== Trecho apresentado
Nos últimos anos tem aumentado muito o número de homens que procuram o consultório para avaliação de verrugas genitais. O HPV (human papiloma vírus), responsável por elas, é hoje a doença sexualmente transmissível mais comum. Estima-se que 85% da população sexualmente ativa já tenham apresentado contato com vírus e 30% das mulheres tenham a doença. Até pouco tempo atrás, os homens não estavam incluídos nos programas de prevenção, mas um estudo surpreendeu a comunidade científica mostrando que metade da população masculina pode estar contaminada.

Há mais de 200 tipos de HPV. Nos tipos mais agressivos pode-se ter associação com câncer de colo de útero, reto e orofaringe. Cerca de 4% das mulheres com HPV de alto risco, não tratadas, desenvolvem câncer uterino.

O período de incubação, desde o contato até a eventual manifestação da doença varia de 3 semanas a 8 meses. O HPV produz verrugas, o que chama a atenção rapidamente. Entretanto, algumas vezes as lesões são tão pequenas que passam despercebidas. Além disso, o vírus pode permanecer latente por vários anos, eclodindo muito tempo depois de adquirido. Embora muitas parceiras venham ao consultório furiosas querendo saber há quanto tempo o marido ou namorado contraiu HPV, esse trabalho de detetive é virtualmente impossível: a contaminação pode ter ocorrido há vários anos, mesmo antes do relacionamento atual, permanecendo sem atividade até então.

O diagnóstico é feito por exame clínico, pela coleta de material para captura híbrida (um exame laboratorial que procura DNA viral) e pela peniscopia. Neste último, é aplicado um reagente e o pênis é inspecionado com aparelho óptico de grande aumento.

Uma vez identificada lesão, o tratamento consiste na retirada das verrugas. Isso pode ser feito pela aplicação de ácido, cremes cauterizantes, bisturi elétrico ou laser. Uma vez livre delas, a pessoa deixa de transmitir a doença. Não há cura definitiva, mas alguns trabalhos científicos mostram que as cauterizações podem estimular a eliminação natural do vírus do organismo por resposta imunitária. É fundamental manter seguimento com exames periódicos, queimando novamente qualquer lesão que retorne.

O uso da vacina contra o HPV é indicado em mulheres e, em homens, foi aprovada pelo FDA (Food and Drug Administration) em outubro de 2009 e pela ANVISA em maio de 2011. Há 2 tipos de vacinas, a quadrivalente (HPV 6,11,16,e,18) e a bivalente (HPV 16 e 18). Essas vacinas conferem proteção contra os vírus citados, os quais são responsáveis por 70% dos casos de câncer do colo do útero (tipos 16 e 18) e 90% dos casos de verrugas (condilomas) genitais (tipos 6 e 11). A indicação é que seja usada em indivíduos entre 9 e 26 anos de idade. Em meninos e meninas, a aplicação é feita em três doses: inicial, com dois e seis meses após. A vacina é bastante segura e após mais de 40 milhões de doses em mulheres jovens nos últimos 5 anos nos EUA, nenhum evento adverso importante foi descrito.
====
== Dados fornecidos
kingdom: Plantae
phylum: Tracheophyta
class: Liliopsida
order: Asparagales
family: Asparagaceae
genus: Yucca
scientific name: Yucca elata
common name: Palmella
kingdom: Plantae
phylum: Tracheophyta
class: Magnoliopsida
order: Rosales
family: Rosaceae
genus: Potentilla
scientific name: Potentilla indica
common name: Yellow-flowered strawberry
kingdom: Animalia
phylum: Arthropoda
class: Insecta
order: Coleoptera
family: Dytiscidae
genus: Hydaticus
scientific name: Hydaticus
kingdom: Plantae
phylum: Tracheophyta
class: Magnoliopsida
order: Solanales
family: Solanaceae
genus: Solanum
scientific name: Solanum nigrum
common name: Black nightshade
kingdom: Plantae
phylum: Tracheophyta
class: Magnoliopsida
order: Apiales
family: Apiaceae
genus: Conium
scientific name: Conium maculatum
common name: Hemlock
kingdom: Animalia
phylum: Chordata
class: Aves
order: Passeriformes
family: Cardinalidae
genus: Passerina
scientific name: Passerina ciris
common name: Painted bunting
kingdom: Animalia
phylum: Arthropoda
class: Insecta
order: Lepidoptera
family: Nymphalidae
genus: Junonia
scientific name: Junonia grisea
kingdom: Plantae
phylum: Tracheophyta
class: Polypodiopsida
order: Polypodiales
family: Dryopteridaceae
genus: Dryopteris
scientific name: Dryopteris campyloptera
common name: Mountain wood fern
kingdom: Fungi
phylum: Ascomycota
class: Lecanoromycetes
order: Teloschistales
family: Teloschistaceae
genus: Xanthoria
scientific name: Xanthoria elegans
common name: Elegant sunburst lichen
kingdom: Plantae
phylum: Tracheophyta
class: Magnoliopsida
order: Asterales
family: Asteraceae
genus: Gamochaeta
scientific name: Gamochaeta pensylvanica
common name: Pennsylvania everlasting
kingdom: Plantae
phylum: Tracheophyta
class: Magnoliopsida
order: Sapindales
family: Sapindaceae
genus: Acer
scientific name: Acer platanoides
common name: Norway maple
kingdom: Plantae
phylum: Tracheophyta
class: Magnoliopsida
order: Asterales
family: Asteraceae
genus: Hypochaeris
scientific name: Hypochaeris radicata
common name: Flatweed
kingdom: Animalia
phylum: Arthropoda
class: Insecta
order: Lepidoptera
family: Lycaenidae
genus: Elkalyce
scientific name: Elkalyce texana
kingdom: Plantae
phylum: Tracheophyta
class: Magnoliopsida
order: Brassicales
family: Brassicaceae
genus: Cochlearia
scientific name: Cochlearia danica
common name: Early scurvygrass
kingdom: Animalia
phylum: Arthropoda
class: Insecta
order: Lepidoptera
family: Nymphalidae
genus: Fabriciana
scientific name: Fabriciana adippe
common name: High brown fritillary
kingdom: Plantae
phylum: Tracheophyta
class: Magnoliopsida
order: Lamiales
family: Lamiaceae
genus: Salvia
====
## Enunciado da tarefa
Segundo o texto sobre o HPV, em que mês e ano a ANVISA aprovou a vacina contra o HPV para homens?

## Problema resolvido
Em maio de 2011.